» **What the task requires**:
Copy every line from the records that holds the word "lines".

» **Extracted data**:
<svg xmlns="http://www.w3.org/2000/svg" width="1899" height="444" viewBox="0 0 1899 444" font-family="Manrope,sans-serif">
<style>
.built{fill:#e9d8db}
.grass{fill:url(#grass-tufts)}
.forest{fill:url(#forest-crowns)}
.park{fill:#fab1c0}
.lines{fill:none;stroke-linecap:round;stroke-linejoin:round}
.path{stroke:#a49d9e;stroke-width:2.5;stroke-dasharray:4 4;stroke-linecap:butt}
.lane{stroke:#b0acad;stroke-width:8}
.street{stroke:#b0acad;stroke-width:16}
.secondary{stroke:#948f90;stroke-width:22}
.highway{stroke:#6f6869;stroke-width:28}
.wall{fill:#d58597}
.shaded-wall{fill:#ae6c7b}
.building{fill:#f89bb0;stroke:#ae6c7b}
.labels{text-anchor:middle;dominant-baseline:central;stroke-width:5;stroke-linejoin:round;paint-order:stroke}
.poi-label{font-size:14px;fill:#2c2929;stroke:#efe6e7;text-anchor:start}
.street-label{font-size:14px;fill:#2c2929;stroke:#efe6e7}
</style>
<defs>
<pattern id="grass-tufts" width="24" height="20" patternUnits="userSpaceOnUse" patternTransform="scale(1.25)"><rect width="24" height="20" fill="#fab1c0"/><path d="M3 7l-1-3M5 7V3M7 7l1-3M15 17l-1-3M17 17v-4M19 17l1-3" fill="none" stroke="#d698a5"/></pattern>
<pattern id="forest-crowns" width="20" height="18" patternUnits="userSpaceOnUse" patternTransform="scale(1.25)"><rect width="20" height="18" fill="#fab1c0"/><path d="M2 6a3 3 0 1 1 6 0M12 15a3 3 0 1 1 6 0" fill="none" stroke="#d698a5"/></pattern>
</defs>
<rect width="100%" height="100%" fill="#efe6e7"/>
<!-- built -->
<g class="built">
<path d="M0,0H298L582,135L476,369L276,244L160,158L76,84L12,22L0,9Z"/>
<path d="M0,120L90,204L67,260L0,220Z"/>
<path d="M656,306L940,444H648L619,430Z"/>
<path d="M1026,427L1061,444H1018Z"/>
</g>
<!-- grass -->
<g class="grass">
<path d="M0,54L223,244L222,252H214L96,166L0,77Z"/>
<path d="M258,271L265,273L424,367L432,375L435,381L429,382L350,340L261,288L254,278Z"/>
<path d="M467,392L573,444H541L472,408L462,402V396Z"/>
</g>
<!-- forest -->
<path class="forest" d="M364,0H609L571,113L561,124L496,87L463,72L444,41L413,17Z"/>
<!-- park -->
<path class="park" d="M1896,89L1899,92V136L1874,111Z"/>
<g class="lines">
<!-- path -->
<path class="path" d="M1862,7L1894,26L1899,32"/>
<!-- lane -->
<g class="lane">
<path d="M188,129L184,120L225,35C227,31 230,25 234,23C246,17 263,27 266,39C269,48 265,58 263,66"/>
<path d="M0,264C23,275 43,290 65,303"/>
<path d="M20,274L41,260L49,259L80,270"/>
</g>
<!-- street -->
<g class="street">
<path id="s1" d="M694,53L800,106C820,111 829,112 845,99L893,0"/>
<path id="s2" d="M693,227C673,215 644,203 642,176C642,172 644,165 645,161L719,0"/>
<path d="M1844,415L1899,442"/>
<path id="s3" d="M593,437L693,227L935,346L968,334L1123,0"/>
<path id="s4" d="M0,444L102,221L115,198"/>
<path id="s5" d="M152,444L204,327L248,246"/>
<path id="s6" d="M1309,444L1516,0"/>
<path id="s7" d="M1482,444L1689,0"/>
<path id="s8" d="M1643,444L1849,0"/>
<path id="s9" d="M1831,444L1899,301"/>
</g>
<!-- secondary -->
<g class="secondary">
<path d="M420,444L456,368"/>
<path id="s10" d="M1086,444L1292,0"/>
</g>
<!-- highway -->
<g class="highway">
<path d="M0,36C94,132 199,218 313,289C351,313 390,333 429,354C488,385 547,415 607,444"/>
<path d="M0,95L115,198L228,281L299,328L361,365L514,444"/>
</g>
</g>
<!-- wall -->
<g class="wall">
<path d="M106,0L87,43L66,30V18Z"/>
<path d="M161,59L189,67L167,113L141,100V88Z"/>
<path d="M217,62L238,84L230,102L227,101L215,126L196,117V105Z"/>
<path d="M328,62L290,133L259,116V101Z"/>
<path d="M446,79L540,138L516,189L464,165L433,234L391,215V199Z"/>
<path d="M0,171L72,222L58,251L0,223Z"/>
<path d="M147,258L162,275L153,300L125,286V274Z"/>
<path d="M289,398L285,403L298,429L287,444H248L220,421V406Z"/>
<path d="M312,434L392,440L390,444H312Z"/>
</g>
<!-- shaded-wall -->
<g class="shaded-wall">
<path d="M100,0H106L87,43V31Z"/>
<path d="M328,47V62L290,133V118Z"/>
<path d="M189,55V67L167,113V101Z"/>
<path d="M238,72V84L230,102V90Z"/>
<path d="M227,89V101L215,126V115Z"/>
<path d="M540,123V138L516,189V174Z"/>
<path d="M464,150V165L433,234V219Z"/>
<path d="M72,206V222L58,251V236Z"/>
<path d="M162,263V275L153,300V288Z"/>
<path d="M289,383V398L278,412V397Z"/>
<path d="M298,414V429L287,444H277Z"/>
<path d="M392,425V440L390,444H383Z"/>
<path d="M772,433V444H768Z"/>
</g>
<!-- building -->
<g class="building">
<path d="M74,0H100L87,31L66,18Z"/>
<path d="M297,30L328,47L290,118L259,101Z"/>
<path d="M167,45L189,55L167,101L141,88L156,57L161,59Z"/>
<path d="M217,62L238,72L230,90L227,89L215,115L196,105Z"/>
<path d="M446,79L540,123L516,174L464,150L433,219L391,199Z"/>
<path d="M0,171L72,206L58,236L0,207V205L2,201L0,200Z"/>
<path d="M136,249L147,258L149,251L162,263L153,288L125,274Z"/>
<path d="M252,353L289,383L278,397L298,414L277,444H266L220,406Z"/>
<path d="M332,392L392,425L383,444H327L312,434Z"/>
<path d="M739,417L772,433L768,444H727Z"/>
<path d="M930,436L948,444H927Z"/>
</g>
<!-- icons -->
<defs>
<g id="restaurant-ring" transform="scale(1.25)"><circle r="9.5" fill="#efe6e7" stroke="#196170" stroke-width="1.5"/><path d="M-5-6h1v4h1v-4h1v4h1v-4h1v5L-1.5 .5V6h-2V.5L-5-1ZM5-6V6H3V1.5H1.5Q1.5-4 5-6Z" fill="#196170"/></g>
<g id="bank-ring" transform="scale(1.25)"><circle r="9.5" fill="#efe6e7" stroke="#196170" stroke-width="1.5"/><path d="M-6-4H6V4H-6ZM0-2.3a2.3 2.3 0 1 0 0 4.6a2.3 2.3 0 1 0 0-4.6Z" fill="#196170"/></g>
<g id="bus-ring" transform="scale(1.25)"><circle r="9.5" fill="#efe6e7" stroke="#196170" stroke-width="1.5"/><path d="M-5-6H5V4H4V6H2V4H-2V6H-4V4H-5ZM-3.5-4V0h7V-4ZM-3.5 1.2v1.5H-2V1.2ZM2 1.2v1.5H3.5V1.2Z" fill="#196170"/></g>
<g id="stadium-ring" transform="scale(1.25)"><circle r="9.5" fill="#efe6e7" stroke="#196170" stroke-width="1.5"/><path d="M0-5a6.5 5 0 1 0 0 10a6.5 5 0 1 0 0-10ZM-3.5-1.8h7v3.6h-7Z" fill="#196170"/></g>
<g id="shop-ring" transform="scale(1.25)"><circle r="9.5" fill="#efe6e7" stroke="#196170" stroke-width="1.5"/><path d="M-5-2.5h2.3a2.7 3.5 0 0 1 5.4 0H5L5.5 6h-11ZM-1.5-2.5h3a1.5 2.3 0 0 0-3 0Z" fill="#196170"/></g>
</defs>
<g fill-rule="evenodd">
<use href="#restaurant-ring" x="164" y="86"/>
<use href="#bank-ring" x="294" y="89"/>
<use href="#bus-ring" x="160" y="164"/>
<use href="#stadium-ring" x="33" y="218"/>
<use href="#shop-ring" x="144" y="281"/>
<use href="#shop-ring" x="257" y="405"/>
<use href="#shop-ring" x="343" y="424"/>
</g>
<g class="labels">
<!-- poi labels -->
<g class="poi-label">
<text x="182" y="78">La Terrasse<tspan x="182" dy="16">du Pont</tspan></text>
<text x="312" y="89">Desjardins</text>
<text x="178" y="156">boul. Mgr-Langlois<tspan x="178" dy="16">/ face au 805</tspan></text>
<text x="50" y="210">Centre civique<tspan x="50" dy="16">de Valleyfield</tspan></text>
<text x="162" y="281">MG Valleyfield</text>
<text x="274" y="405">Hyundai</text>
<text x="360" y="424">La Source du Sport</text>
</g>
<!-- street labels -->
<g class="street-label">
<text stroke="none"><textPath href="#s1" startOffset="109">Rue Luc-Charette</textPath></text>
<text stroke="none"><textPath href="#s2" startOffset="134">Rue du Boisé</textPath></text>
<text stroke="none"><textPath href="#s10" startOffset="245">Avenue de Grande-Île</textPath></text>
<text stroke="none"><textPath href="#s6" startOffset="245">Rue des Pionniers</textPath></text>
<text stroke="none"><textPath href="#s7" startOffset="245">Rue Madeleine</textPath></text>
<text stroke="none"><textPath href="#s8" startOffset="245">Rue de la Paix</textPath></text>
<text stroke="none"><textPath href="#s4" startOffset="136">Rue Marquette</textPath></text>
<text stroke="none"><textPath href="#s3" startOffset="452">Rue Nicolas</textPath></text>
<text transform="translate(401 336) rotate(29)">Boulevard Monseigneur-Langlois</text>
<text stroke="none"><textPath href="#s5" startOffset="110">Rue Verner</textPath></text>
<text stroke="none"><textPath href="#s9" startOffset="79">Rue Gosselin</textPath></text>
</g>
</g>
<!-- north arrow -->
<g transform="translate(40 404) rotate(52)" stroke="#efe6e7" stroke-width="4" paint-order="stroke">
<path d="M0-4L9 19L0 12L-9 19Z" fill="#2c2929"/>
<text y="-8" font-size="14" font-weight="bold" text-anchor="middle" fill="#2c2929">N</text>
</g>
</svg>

» **Solution below**:
.lines{fill:none;stroke-linecap:round;stroke-linejoin:round}
<g class="lines">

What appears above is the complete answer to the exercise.